2. Description of the Related Art A blood glucose measuring device (blood component measuring device) for measuring a blood glucose level is known. This blood glucose measurement device
The blood glucose level is quantified by optically measuring (colorimetrically measuring) the degree of coloration of the test paper that is colored according to the amount of glucose in the blood. In such a conventional blood glucose measuring device, the colorimetry of the test paper is performed by irradiating the test paper with light and measuring the intensity of the reflected light in a photometric unit having a light emitting element and a light receiving element. In this blood glucose measuring device, after performing an operation of supplying and developing blood (specimen) on a test paper, the test paper is inserted into a space where light shielding is ensured, and measurement of a blood glucose level is started. In addition, there is a problem that the time from the supply of blood to the test paper to the color measurement is not constant, resulting in a measurement error. Therefore, development of an automatic blood glucose measuring device capable of continuously and automatically performing a series of operations from supply / deployment to test paper to measurement is desired.

Further, the conventional test paper has a structure in which a reagent is carried on one sheet substrate made of a porous material capable of absorbing a specimen. In this test paper, since the pore diameter of the pores of the sheet substrate is as small as about 0.5 μm, water permeability,
That is, there is a problem that the spreadability is low, and it takes time to develop the specimen. Such a long time required for the development of the sample is particularly disadvantageous for the automatic blood glucose measuring device.

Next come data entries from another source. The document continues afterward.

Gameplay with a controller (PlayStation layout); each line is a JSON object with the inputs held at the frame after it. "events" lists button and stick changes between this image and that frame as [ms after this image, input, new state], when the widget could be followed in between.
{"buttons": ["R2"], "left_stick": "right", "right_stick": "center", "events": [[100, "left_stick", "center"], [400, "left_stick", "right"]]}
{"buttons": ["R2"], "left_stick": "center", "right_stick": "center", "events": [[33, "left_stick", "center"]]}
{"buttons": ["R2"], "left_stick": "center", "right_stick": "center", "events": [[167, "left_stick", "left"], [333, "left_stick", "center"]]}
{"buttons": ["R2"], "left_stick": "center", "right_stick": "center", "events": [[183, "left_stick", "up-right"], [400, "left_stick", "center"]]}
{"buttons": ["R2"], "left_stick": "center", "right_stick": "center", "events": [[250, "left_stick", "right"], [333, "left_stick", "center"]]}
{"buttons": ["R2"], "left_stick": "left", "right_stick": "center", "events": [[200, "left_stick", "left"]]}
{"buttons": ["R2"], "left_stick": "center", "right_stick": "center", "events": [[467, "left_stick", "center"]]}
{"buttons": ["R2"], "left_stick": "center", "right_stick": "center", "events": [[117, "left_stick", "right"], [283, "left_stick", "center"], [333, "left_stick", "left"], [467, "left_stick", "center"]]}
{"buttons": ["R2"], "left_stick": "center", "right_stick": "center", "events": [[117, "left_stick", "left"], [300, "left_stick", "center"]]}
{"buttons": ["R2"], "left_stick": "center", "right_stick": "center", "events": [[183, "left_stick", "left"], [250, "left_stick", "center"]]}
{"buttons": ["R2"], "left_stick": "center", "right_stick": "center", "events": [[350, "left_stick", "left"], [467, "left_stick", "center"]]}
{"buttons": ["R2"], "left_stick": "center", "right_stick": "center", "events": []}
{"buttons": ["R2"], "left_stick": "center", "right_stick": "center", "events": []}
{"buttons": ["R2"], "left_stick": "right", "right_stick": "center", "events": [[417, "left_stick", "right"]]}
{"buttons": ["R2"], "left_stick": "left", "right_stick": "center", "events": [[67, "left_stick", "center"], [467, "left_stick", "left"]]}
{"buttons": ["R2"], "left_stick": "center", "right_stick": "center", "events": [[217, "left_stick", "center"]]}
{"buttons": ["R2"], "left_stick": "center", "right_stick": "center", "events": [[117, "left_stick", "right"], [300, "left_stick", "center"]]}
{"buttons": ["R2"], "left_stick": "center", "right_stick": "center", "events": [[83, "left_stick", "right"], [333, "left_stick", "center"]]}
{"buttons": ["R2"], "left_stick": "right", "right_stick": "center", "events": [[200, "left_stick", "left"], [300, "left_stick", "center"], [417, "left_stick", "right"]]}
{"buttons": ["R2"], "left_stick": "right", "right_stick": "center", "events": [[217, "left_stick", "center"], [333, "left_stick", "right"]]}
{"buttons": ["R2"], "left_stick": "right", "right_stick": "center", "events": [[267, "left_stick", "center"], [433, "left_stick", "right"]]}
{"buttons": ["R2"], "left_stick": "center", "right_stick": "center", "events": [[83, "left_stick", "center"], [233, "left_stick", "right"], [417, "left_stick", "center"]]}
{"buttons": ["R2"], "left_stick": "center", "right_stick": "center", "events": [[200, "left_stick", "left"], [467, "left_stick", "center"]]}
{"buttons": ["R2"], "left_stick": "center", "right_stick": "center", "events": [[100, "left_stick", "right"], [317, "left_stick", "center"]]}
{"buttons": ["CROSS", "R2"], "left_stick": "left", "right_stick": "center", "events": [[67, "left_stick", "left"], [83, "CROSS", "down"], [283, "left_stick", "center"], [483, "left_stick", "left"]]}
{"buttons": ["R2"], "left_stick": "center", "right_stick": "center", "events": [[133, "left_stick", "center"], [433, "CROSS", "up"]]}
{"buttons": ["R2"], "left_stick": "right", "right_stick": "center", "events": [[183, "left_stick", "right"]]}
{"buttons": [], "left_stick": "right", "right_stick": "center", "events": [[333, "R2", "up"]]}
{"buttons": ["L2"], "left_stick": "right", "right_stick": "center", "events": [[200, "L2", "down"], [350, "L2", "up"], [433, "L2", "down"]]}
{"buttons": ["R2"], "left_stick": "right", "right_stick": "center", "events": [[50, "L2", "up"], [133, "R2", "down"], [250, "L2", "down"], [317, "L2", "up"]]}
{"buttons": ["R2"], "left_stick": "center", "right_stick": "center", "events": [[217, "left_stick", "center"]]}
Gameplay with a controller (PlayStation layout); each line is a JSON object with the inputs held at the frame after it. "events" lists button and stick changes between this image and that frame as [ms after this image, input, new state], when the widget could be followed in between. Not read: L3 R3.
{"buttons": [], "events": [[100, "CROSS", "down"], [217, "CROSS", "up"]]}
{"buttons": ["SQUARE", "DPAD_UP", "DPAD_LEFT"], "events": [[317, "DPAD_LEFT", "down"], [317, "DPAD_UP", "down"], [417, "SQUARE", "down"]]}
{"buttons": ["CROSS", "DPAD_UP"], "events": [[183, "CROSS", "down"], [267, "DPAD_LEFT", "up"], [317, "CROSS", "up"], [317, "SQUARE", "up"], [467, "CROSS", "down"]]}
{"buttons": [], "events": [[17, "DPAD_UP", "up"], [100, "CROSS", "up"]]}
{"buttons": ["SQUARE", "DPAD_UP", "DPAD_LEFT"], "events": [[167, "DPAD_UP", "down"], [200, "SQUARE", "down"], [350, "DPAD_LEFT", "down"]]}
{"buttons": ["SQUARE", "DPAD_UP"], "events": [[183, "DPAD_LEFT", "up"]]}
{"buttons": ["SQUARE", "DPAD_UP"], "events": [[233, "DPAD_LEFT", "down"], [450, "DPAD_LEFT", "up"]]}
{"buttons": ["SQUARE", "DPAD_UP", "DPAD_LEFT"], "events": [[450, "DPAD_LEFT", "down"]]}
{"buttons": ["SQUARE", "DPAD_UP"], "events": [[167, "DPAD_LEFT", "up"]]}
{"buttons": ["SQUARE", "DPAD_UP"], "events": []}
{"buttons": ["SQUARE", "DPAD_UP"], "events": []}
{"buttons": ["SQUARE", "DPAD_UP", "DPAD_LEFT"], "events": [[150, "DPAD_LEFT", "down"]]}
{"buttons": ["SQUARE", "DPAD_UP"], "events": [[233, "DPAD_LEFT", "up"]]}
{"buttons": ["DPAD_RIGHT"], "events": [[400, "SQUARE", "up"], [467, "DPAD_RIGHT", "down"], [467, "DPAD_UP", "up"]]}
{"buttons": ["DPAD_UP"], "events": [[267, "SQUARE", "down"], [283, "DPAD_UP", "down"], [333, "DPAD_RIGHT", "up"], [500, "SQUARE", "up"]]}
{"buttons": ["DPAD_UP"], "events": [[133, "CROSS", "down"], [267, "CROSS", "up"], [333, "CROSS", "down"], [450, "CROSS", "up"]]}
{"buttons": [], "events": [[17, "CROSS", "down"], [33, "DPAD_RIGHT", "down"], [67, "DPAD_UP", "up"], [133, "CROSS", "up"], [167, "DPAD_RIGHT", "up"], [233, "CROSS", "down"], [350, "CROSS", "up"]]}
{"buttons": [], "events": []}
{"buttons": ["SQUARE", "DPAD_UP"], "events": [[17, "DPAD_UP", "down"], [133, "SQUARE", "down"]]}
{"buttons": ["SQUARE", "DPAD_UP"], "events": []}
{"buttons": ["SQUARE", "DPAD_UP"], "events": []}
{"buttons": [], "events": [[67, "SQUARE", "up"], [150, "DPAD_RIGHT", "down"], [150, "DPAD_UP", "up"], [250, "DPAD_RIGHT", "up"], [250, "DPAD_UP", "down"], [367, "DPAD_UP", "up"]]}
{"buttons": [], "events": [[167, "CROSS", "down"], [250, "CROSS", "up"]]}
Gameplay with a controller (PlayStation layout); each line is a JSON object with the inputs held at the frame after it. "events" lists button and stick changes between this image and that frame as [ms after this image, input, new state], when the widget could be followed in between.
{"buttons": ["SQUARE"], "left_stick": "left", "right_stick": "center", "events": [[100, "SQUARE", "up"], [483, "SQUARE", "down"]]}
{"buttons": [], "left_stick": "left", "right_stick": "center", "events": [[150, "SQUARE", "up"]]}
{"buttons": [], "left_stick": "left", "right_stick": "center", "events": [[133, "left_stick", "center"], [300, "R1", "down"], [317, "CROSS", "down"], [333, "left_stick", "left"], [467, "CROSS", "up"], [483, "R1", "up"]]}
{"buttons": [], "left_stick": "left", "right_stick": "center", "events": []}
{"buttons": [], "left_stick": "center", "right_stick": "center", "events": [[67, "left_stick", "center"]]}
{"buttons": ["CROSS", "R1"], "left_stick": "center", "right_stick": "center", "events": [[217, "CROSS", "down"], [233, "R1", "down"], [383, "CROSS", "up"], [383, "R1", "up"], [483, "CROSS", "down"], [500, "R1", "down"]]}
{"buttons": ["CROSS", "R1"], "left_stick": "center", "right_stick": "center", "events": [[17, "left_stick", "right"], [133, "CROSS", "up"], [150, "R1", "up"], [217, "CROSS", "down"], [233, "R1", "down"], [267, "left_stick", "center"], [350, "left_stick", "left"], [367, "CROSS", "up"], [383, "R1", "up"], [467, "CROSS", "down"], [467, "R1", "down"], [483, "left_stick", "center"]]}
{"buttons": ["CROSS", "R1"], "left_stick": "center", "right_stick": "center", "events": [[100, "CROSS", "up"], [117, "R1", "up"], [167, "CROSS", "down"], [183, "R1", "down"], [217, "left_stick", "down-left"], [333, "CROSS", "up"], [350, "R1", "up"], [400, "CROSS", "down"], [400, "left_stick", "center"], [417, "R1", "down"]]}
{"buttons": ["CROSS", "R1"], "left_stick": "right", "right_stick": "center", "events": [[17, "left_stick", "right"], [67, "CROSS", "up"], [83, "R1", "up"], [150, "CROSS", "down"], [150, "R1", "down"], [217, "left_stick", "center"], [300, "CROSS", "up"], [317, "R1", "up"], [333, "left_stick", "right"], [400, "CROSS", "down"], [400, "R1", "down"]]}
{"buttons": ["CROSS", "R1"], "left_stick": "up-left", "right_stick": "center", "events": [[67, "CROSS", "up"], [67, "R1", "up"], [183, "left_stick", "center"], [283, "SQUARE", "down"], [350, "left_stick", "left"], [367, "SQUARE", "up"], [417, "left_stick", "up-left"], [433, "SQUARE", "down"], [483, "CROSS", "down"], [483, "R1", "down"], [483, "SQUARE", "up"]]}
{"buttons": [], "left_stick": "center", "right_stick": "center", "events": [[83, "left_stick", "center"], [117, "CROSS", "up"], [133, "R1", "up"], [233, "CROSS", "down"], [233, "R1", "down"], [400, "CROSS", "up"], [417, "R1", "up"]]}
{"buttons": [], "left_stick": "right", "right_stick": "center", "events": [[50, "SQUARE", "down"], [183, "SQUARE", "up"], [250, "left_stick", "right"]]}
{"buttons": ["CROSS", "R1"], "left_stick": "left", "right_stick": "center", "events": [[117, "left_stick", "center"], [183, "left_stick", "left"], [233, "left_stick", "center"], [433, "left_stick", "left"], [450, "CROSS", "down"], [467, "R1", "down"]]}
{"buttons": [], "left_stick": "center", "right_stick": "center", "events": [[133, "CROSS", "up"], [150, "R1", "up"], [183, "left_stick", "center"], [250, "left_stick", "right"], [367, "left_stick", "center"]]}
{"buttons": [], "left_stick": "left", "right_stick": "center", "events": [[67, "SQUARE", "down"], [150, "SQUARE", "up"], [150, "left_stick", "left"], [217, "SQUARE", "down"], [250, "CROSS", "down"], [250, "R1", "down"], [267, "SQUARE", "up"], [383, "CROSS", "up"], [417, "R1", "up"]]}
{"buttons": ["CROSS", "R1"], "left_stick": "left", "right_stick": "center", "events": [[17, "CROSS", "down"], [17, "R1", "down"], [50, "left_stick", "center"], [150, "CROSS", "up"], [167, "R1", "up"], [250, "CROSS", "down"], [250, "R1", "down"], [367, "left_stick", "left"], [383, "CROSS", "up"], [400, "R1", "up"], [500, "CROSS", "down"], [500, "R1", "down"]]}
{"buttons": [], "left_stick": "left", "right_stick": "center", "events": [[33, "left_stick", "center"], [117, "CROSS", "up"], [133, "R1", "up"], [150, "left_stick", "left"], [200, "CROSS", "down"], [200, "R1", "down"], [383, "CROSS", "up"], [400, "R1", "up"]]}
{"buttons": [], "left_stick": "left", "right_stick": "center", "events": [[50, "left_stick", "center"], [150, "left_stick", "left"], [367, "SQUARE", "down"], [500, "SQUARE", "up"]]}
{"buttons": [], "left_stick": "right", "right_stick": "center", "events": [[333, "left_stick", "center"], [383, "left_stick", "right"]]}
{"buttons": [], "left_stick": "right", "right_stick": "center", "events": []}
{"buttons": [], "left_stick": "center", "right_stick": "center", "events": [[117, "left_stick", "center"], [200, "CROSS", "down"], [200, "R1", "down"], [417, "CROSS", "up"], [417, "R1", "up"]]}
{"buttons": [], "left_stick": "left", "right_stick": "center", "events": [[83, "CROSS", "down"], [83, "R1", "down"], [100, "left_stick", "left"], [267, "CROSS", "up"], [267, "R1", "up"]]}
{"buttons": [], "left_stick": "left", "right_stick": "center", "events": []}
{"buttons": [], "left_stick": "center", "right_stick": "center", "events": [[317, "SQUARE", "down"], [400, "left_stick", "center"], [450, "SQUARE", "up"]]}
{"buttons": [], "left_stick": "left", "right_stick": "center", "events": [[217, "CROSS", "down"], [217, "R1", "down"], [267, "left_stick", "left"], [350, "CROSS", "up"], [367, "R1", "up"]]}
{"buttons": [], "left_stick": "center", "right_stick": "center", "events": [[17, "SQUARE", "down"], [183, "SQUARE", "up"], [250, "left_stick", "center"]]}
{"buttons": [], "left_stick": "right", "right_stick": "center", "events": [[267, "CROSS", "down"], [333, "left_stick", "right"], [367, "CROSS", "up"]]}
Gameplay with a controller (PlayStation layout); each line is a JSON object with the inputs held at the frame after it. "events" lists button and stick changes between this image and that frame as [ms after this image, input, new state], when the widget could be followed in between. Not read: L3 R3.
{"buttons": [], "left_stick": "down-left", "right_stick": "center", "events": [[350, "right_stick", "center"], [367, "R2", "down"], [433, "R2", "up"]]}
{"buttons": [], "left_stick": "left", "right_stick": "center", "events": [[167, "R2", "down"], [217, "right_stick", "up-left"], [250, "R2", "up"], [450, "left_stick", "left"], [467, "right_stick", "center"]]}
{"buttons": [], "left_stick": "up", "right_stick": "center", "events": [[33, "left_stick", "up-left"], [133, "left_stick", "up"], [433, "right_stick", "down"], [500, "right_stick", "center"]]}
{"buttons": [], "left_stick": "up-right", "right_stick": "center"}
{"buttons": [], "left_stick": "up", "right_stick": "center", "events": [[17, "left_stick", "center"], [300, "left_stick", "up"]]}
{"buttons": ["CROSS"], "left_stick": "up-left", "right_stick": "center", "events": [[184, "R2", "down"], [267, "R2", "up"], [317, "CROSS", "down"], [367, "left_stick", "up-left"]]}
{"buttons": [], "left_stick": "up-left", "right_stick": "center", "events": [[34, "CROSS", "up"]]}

[0004] As means for solving such problems, (1) a porous first layer carrying a reagent which reacts with a specific component in a sample to produce a color, and a filter separated in the sample are separated. Laminated with a porous second layer having a function of filtering,
(2) The test paper according to (1), wherein the specimen is supplied and used from the first layer side, and (2) the first layer and the second layer each have hydrophilicity. (3) The pore size of the pores in the first layer is from 8 to 50.
the test paper according to the above (1) or (2),
(4) The test paper according to any one of (1) to (3), wherein the pore diameter of the pores in the second layer is 5 μm or less, and (5) the specimen is blood, and the separated substance is blood. The test paper according to any one of the above (1) to (4), which is a blood cell mainly containing red blood cells, is disclosed in JP-A-11-183474.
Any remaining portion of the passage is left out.